Overall, investors are clearly pleased to see Shift4 join the S&P MidCap 400. Index funds will be required to buy FOUR, but the milestone also should raise the company's profile. It also shows how much the company has grown since its IPO debut. Finally, the stock has been in a nice uptrend since mid-May despite the macro headwinds on consumer spend. We think this bodes well for 2025 assuming consumer spend picks up.
Post dragged down by a broader market pullback and continued adjusted volume declines in Q4 (POST)
Consumer packaged goods maker Post (POST -2%), which derives most of its revenue through cereal and pet food, quickly went stale today despite surpassing top and bottom-line forecasts in Q4 (Sep). Shares did initially creep higher on energetic Q4 numbers. However, enthusiasm quickly diminished out of the gate today.
A broader market pullback is one factor weighing on the stock. Another factor is the constant adjusted volume declines across most of POST's segments during the quarter, which may be starting to test investors' patience. When excluding one-time benefits, most segments outside Foodservice saw yr/yr volume compression almost every quarter in FY24.
However, this may not be entirely surprising, as management has conveyed that it focuses more on EBITDA and capital allocation. Still, POST cannot sustain persistent volume declines over the long term. The company noted today that it will continue to aggressively manage its lower margin businesses and not worry about volume reduction, expressing confidence that trends will start to rebound over time as it optimizes its footprint.
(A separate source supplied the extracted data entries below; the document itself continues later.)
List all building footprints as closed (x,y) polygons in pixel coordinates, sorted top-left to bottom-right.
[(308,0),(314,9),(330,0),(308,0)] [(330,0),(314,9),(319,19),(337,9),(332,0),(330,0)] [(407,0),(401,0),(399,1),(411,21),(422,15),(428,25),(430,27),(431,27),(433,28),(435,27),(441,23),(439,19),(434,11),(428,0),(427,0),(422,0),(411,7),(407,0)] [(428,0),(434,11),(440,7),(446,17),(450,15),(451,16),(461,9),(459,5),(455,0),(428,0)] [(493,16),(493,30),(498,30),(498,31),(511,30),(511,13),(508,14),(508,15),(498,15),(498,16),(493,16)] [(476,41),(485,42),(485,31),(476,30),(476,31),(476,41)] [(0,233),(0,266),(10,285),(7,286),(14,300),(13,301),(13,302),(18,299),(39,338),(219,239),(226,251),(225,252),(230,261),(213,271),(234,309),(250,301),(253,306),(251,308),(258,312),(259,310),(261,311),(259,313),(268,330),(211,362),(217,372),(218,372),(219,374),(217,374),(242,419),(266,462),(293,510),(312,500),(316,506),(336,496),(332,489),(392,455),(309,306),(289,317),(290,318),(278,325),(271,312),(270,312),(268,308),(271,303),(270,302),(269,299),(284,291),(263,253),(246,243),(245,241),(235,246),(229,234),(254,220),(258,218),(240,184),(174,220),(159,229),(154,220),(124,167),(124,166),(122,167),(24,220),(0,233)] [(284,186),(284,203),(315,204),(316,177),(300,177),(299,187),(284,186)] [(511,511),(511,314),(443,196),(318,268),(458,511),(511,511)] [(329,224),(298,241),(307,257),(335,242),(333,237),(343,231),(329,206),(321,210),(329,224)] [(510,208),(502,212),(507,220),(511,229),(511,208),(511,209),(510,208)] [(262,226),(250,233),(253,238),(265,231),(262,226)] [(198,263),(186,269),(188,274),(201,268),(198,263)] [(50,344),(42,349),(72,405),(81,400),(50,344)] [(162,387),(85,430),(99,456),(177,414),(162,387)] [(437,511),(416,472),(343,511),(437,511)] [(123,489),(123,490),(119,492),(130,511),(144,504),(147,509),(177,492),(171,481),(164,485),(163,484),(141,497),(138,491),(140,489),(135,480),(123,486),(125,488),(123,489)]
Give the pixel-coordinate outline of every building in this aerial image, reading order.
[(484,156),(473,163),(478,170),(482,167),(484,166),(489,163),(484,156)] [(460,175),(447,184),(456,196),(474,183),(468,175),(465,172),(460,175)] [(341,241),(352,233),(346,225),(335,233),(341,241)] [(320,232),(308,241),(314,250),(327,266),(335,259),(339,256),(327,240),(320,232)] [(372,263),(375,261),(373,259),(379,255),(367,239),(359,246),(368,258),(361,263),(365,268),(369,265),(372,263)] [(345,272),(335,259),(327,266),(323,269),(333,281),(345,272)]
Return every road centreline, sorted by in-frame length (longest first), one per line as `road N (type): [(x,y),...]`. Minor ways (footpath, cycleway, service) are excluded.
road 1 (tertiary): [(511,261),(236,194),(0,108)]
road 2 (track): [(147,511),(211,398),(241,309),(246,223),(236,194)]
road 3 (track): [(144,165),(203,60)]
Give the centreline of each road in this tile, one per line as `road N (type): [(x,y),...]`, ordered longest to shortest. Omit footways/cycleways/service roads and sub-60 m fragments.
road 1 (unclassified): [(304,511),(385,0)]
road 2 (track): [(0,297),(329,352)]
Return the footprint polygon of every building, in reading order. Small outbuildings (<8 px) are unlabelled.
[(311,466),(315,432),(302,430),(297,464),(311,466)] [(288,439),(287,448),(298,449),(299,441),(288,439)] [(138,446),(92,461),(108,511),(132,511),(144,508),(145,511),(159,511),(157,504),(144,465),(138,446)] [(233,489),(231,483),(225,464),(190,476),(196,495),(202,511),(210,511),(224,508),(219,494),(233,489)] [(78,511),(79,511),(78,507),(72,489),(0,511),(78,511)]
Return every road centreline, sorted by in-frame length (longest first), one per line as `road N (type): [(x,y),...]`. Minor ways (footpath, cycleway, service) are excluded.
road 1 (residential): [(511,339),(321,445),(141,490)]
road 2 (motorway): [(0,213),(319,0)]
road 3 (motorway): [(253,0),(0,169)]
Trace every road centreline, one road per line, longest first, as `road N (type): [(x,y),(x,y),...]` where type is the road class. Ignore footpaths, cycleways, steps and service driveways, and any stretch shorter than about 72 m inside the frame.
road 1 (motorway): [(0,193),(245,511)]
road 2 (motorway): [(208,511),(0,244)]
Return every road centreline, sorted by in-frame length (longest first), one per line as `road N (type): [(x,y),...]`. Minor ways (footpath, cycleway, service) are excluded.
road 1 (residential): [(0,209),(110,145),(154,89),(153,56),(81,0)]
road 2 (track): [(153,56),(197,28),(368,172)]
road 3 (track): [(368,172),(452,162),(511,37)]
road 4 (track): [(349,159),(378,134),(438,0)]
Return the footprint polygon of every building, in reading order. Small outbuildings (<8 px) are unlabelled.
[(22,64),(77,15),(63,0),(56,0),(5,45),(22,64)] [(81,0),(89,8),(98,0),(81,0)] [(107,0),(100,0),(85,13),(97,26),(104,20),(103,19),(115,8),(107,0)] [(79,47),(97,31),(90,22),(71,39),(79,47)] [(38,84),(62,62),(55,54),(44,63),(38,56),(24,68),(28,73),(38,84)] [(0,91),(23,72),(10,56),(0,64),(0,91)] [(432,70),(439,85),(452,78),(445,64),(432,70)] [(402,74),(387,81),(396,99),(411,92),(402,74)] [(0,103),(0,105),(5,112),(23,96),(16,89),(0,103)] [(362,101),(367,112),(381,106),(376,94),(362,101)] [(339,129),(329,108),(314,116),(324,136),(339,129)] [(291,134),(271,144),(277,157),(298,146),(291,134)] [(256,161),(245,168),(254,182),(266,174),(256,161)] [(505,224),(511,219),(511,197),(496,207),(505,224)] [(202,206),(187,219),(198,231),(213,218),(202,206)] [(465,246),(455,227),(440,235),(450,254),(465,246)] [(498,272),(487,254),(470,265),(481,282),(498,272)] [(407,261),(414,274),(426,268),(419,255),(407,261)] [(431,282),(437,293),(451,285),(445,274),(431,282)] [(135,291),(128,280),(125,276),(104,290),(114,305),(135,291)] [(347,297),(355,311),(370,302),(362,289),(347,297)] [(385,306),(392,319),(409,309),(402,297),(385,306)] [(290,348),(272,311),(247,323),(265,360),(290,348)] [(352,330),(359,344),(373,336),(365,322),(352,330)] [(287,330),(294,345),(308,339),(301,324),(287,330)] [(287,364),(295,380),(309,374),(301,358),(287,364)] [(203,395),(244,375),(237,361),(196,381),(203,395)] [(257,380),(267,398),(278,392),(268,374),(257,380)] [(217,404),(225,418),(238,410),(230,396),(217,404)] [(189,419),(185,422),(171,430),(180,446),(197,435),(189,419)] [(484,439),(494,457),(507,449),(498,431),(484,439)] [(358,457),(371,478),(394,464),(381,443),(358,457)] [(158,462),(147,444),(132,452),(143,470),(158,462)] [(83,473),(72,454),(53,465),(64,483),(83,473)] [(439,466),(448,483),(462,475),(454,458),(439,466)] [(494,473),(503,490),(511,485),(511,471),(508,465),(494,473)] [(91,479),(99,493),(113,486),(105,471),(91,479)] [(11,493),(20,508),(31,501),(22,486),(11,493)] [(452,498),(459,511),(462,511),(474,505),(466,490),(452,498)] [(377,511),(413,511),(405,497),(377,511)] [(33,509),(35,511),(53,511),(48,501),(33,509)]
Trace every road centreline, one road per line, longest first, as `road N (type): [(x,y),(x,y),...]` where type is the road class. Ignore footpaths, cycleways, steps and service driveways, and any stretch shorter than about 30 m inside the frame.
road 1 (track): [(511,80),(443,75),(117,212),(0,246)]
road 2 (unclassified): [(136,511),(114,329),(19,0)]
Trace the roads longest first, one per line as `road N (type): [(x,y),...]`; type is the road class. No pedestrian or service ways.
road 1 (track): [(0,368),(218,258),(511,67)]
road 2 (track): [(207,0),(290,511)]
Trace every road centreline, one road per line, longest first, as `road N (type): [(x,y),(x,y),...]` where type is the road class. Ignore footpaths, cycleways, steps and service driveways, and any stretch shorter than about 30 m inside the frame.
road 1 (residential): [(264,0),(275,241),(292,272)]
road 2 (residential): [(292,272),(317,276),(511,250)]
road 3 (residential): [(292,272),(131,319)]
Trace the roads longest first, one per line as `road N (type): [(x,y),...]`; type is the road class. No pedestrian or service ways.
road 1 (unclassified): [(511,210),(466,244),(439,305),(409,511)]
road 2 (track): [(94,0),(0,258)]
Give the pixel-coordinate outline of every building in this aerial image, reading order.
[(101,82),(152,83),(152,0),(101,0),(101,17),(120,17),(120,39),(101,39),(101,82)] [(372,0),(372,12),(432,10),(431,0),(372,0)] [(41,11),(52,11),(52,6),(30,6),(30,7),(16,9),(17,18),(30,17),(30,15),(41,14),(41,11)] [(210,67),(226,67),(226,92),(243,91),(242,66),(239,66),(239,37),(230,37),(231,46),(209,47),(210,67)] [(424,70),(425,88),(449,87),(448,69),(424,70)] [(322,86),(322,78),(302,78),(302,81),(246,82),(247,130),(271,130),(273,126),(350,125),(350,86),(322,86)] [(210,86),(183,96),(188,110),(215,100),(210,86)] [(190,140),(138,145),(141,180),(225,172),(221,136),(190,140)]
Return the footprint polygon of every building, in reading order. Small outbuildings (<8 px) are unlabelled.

- POST's profitability and capital allocation strategy continue to bear fruit. In Q4, the company registered its eighth straight quarter of double-digit earnings upside. While adjusted EBITDA did remain flat yr/yr in Q4, on a two-year stack, POST has delivered a 45% uptick in the metric, half resulting from organic growth and the other half from acquisitions. POST has leveraged these gains into robust free cash flow, generating around $1.0 bln over that timeframe, giving POST the capacity to target M&A opportunities.
- M&A has been vital to POST's steady yr/yr revenue growth over the past two quarters despite lapping periods of over +20% growth. In Q4, sales inched 3.3% higher yr/yr to $2.01 bln. Post Consumer Brands, comprised of cereal and pet food, grew by 3.9% to $1.05 bln due to POST's $235 mln acquisition of Perfection Pet Foods, which kept revs from slipping by 2.7%. This dynamic was prevalent in Weetabix, POST's U.K. banner, which recorded positive growth due to its Deeside purchase and FX benefits.
- In Refrigerated Retail, which includes side dishes, egg, cheese, and sausage products, sales fell by 2.9%. However, the segment delivered a 0.7% volume bump, aided by side dishes and sausage growth.
- Foodservice was the star in Q4, touting a 4.7% sales improvement on a 3.6% uptick in volumes, driven by distribution gains in eggs and potatoes. This segment has been a steady grower for POST throughout the year, and management expects this to carry through to FY25. Speaking of which, POST outlined its adjusted EBITDA goal for FY25, projecting $1.41-1.46 bln, a 2.3% improvement yr/yr.
POST's Q4 report reflected management's attention to enhancing profitability, controlling what it can in a challenged economic environment where restaurant traffic continues to pull back and inflation still hurts the end consumer. Without a more favorable demand backdrop, POST's adjusted revenue growth may stall over the near term. However, the company has done a solid job preserving margins and bolstering its balance sheet, providing the fuel needed to navigate a tricky economy.